YSEQ and HIrisPlex rely almost entirely on a single SNP in the HERC2 gene: rs12913832. One major failure case is insufficient coverage, when a sample simply does not contain this SNP. When that happens, YSEQ displays the familiar “sunglasses” icon. This is a serious problem, because rs12913832 is the single most decisive SNP affecting eye color and hair color, and strongly influences skin pigmentation as well. Lacking this marker severely degrades prediction accuracy.
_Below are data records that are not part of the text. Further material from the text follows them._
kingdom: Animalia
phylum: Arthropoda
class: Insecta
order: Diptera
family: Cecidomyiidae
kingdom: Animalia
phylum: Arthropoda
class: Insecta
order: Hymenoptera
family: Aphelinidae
The second issue, dislinkages, is more subtle but just as important. rs12913832 is normally in very tight linkage with several other SNPs in HERC2, most notably rs1129038 and rs1667394. These SNPs also have independent effects on pigmentation and are usually inherited together as part of a haplotype. For example, if a sample has rs12913832 = GG, it will very often also carry rs1667394 = TT and rs1129038 = TT.

However, there are cases, especially in ancient DNA, where this linkage is broken. In these dislinkage scenarios, the expected haplotype structure is missing. YSEQ, which relies on a single SNP and assumes the presence of the full haplotype, performs very poorly under these conditions and can produce highly misleading results.
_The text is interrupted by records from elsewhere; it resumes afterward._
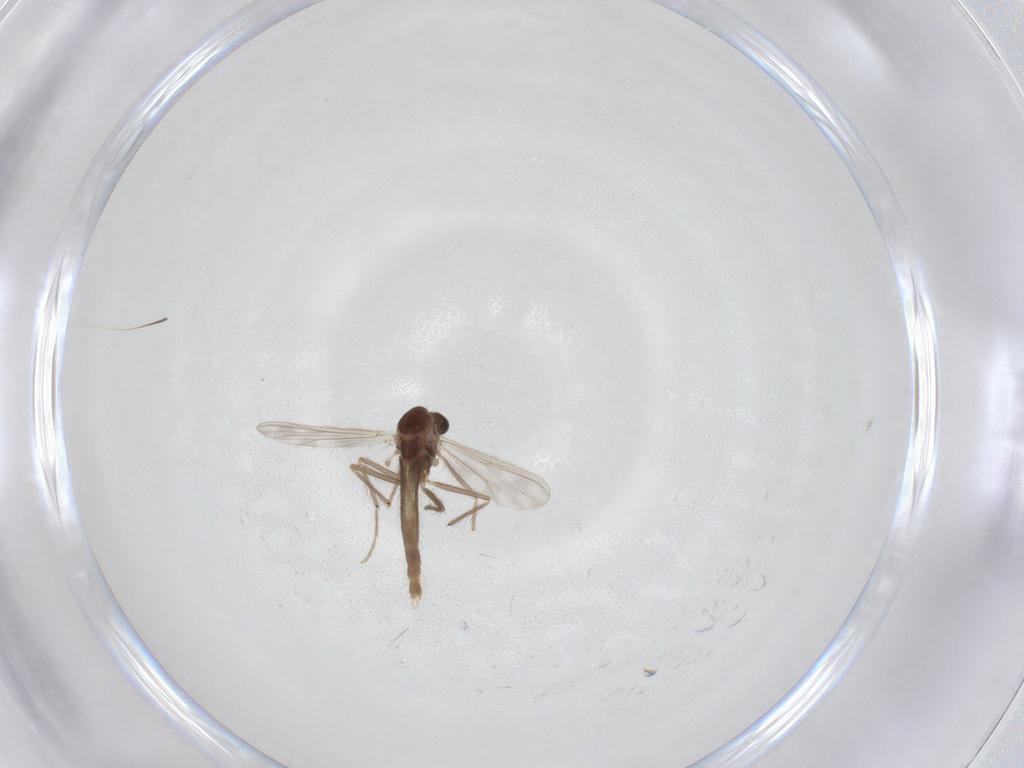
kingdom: Animalia
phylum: Arthropoda
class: Insecta
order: Diptera
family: Chironomidae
Snipper 3/4 and my Trait Predictor are designed to handle both of these problems. Snipper 4 uses seven SNPs in HERC2 and seven additional SNPs in the nearby OCA2 gene for eye color prediction, along with two SNPs in HERC2 and two in OCA2 for hair color. My Trait Predictor goes even further, capturing more SNPs across this region and including an imputation mechanism that can infer missing variants when key HERC2 SNPs are absent entirely.

This makes Snipper 4 and my Trait Predictor far more robust for ancient samples, especially those with low coverage or unusual haplotype structures, exactly the situations where single-SNP methods like YSEQ tend to fail.